* [Input]:

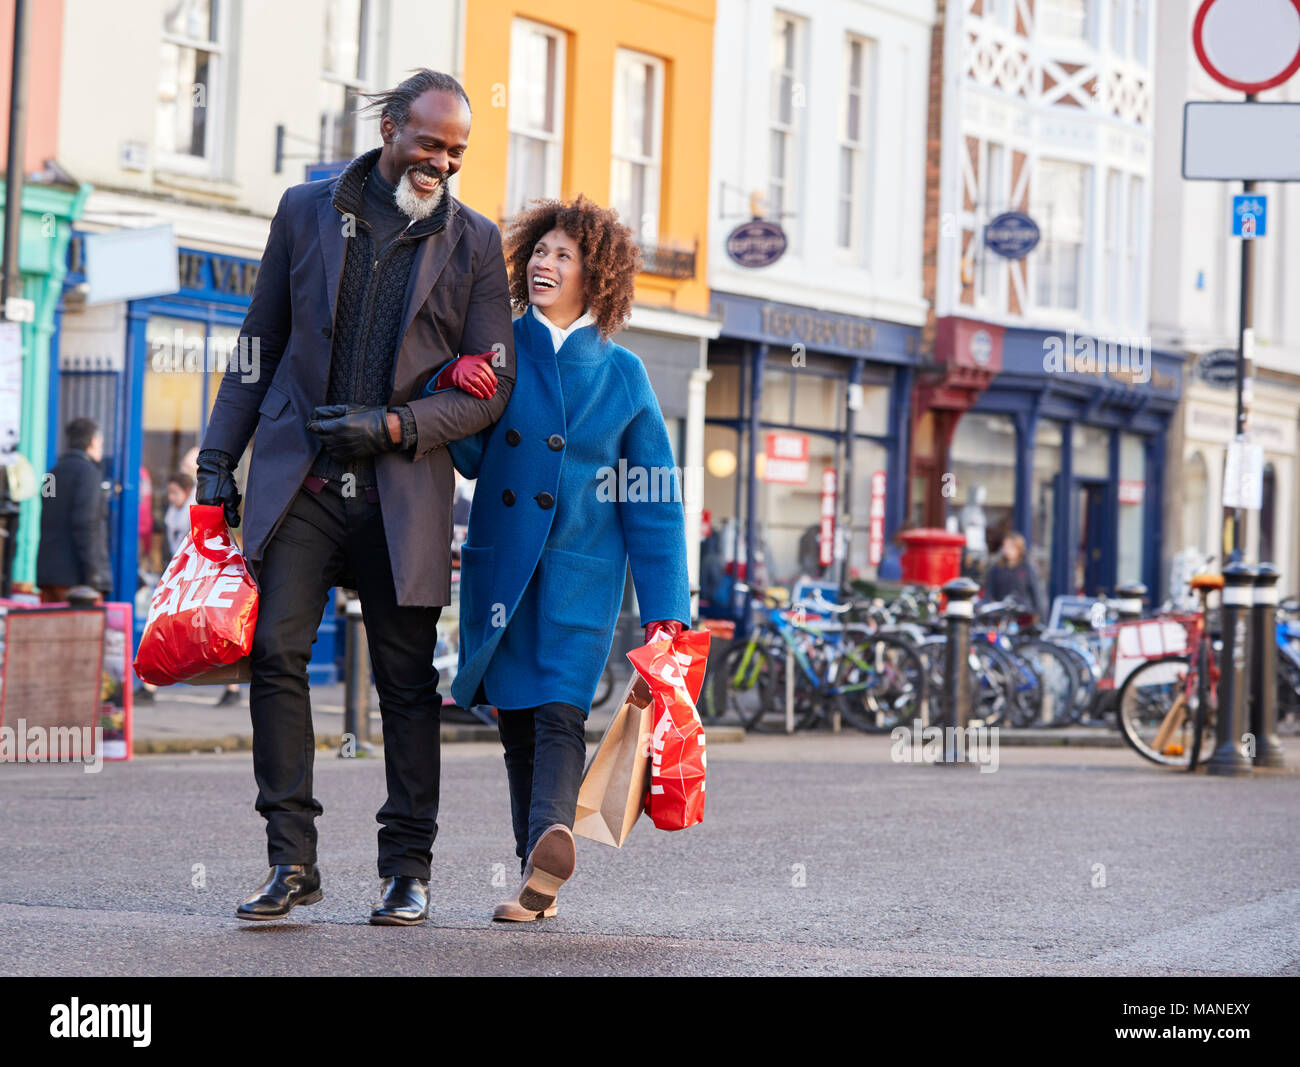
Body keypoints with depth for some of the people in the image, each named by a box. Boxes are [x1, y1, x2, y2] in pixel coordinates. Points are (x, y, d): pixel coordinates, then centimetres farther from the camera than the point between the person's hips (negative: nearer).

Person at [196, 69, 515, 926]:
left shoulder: (474, 241, 5)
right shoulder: (307, 210, 9)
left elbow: (491, 389, 3)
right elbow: (260, 344, 13)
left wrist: (394, 426, -10)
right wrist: (220, 457, 8)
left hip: (403, 491, 0)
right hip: (297, 477, 1)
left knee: (407, 680, 2)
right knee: (276, 649, -12)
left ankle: (408, 868, 12)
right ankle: (292, 860, -5)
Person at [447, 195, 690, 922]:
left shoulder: (621, 374, 4)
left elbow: (654, 501, 5)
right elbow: (469, 459, 8)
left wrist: (664, 611, 0)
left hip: (580, 568, -2)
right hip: (499, 562, 3)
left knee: (560, 708, -19)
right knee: (515, 718, 5)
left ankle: (551, 836, -38)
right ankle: (538, 881, 11)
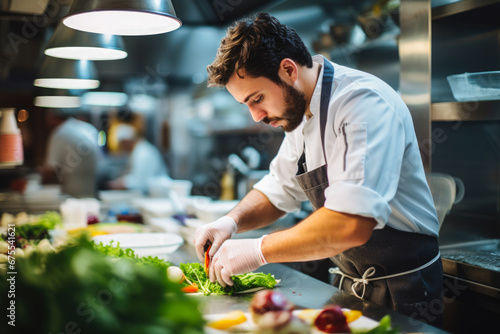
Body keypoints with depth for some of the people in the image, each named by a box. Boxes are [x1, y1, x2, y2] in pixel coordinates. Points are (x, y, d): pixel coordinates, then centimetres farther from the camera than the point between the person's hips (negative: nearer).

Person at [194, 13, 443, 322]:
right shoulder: (300, 112, 2)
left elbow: (352, 222, -36)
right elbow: (280, 189, 12)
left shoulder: (366, 103, -26)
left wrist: (258, 250, -27)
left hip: (400, 291, -7)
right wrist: (232, 221, -6)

* [Work item]: Leave out every picture, and write out exactly the lines from the one with "right knee: (515, 718, 5)" through the end of the records above, both ends included.

* [Solution]:
right knee: (515, 718, 5)
left ankle: (551, 836, -38)
right ankle: (538, 881, 11)
Body keypoints with depth for some of the people in the image, each named by a box. Boxes are [x1, y1, x2, y2] in pixel coordinates. Points are (x, y, d): pixel coordinates, then centimetres farther from the camera than the point between the person's hips (negative: nearer).

Person at [194, 13, 443, 322]:
right shoulder: (300, 112, 2)
left elbow: (352, 222, -36)
right elbow: (280, 189, 12)
left shoulder: (366, 103, -26)
left wrist: (258, 250, -27)
left hip: (400, 291, -7)
right wrist: (232, 221, -6)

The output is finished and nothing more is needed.